L’amniocentesi è un’esame di diagnostica prenatale invasivo. Lo scopo è di prelevare liquido amniotico contenente cellule di sfaldamento della cute e delle mucose del feto mediante un sottilissimo ago.
L’esame viene eseguito sotto guida ecografica al fine di visualizzare l’area ottimale in cui effettuare il prelievo.
Il periodo gestazionale in cui viene consigliato eseguire questo esame è tra la 15° e la 16° settimana.
Il suo fine è quello di evidenziare la presenza di eventuali anomalie cromosomiche, sia numeriche (quali trisomie, monosomie e presenza di un marcatore) che strutturali (traslocazioni, delezioni ed inversioni). Le malattie provocate dalle anomalie cromosomiche sono infatti tra le più importanti cause di abortività, di morte fetale o malformazioni congenite.
È possibile effettuare, sullo stesso campione fetale, oltre allo studio del cariotipo tradizionale o molecolare, anche uno screening genetico multiplo, diretto alla diagnosi di malattie genetiche relativamente frequenti nella popolazione italiana, quali Fibrosi Cistica, Sindrome del Cromosoma X Fragile (ritardo mentale), Beta Talassemia, Sordità Congenita, Distrofia Muscolare di Duchenne-Becker, Distrofia Miotonica (e tante altre malattie genetiche) e l’analisi rapida delle principali aneuploidie (trisomia 21, 13 e 18).

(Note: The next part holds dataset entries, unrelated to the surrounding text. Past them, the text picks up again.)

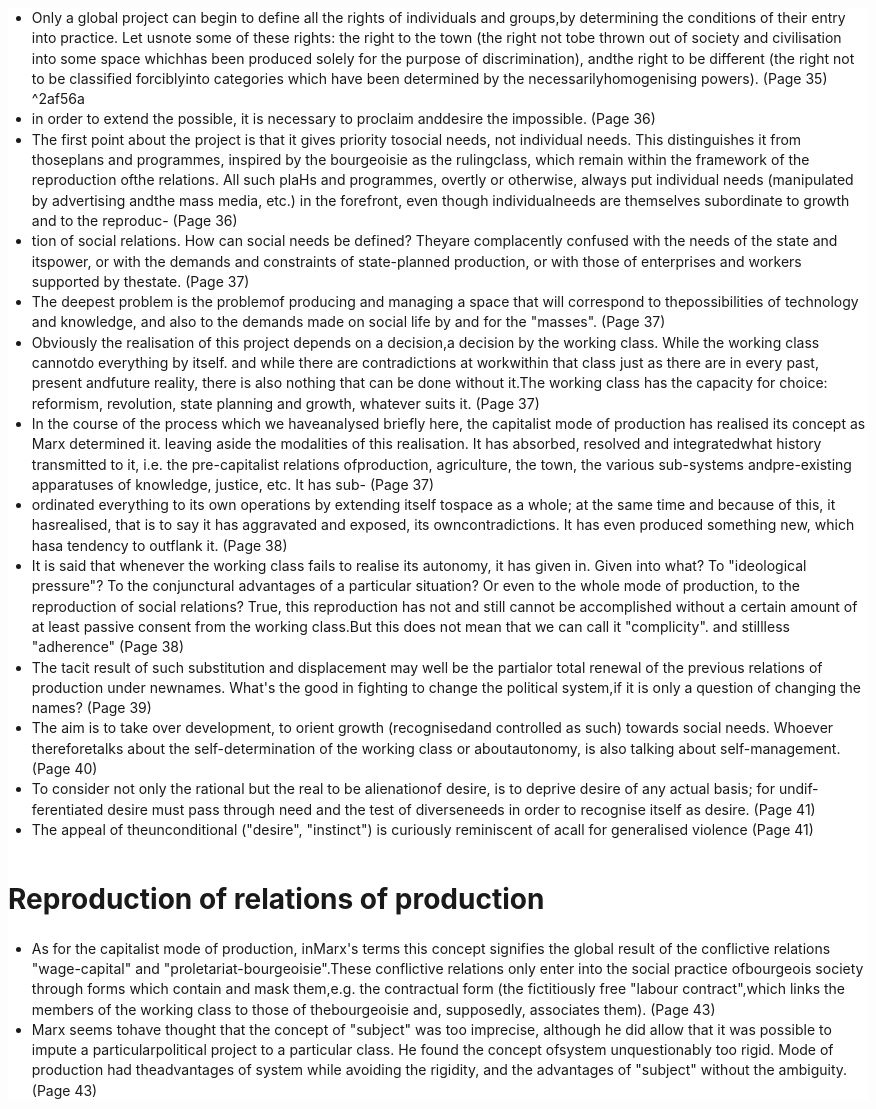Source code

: - Only a global pro­ject can begin to define all the rights of individuals and groups,by determining the conditions of their entry into practice. Let usnote some of these rights: the right to the town (the right not tobe thrown out of society and civilisation into some space whichhas been produced solely for the purpose of discrimination), andthe right to be different (the right not to be classified forciblyinto categories which have been determined by the necessarilyhomogenising powers). (Page 35) ^2af56a
- in order to extend the possible, it is necessary to proclaim anddesire the impossible.  (Page 36)
- The first point about the project is that it gives priority tosocial needs, not individual needs. This distinguishes it from thoseplans and programmes, inspired by the bourgeoisie as the rulingclass, which remain within the framework of the reproduction ofthe relations. All such plaHs and programmes, overtly or other­wise, always put individual needs (manipulated by advertising andthe mass media, etc.) in the forefront, even though individualneeds are themselves subordinate to growth and to the reproduc- (Page 36)
- tion of social relations. How can social needs be defined? Theyare complacently confused with the needs of the state and itspower, or with the demands and constraints of state-planned pro­duction, or with those of enterprises and workers supported by thestate.  (Page 37)
- The deepest problem is the problemof producing and managing a space that will correspond to thepossibilities of technology and knowledge, and also to the de­mands made on social life by and for the "masses". (Page 37)
- Obviously the realisation of this project depends on a decision,a decision by the working class. While the working class cannotdo everything by itself. and while there are contradictions at workwithin that class just as there are in every past, present andfuture reality, there is also nothing that can be done without it.The working class has the capacity for choice: reformism, revolu­tion, state planning and growth, whatever suits it. (Page 37)
- In the course of the process which we haveanalysed briefly here, the capitalist mode of production has rea­lised its concept as Marx determined it. leaving aside the modali­ties of this realisation. It has absorbed, resolved and integratedwhat history transmitted to it, i.e. the pre-capitalist relations ofproduction, agriculture, the town, the various sub-systems andpre-existing apparatuses of knowledge, justice, etc. It has sub- (Page 37)
- ordinated everything to its own operations by extending itself tospace as a whole; at the same time and because of this, it hasrealised, that is to say it has aggravated and exposed, its owncontradictions. It has even produced something new, which hasa tendency to outflank it. (Page 38)
- It is said that whenever the work­ing class fails to realise its autonomy, it has given in. Given into what? To "ideological pressure"? To the conjunctural advan­tages of a particular situation? Or even to the whole mode of pro­duction, to the reproduction of social relations? True, this repro­duction has not and still cannot be accomplished without a cer­tain amount of at least passive consent from the working class.But this does not mean that we can call it "complicity". and stillless "adherence" (Page 38)
-  The tacit re­sult of such substitution and displacement may well be the partialor total renewal of the previous relations of production under newnames. What's the good in fighting to change the political system,if it is only a question of changing the names? (Page 39)
- The aim is to take over development, to orient growth (recognisedand controlled as such) towards social needs. Whoever thereforetalks about the self-determination of the working class or aboutautonomy, is also talking about self-management. (Page 40)
- To consider not only the rational but the real to be alienationof desire, is to deprive desire of any actual basis; for undif­ferentiated desire must pass through need and the test of diverseneeds in order to recognise itself as desire. (Page 41)
-  The appeal of theunconditional ("desire", "instinct") is curiously reminiscent of acall for generalised violence (Page 41)

# Reproduction of relations of production 
- As for the capitalist mode of production, inMarx's terms this concept signifies the global result of the con­flictive relations "wage-capital" and "proletariat-bourgeoisie".These conflictive relations only enter into the social practice ofbourgeois society through forms which contain and mask them,e.g. the contractual form (the fictitiously free "labour contract",which links the members of the working class to those of thebourgeoisie and, supposedly, associates them).  (Page 43) 
- Marx seems tohave thought that the concept of "subject" was too imprecise, al­though he did allow that it was possible to impute a particularpolitical project to a particular class. He found the concept ofsystem unquestionably too rigid. Mode of production had theadvantages of system while avoiding the rigidity, and the advan­tages of "subject" without the ambiguity. (Page 43)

L’amniocentesi è definita come una tecnica invasiva per la metodica di esecuzione, ma i rischi correlati all’abortività sono inferiori all’0,5%.
È consigliata alle donne che abbiano avuto un risultato positivo al test di screening prenatale (test combinato, bi test, tri test); alle donne che abbiano avuto figli con malattie cromosomiche o difetti del tubo neurale, come la spina bifida; alle donne con un’età superiore ai 35 anni che non si siano sottoposte ai test di screening del primo trimestre; in caso di familiari (storia familiare) con specifiche malattie genetiche; in caso di risultati dell’ecografia che facciano sospettare la presenza di malattie genetiche.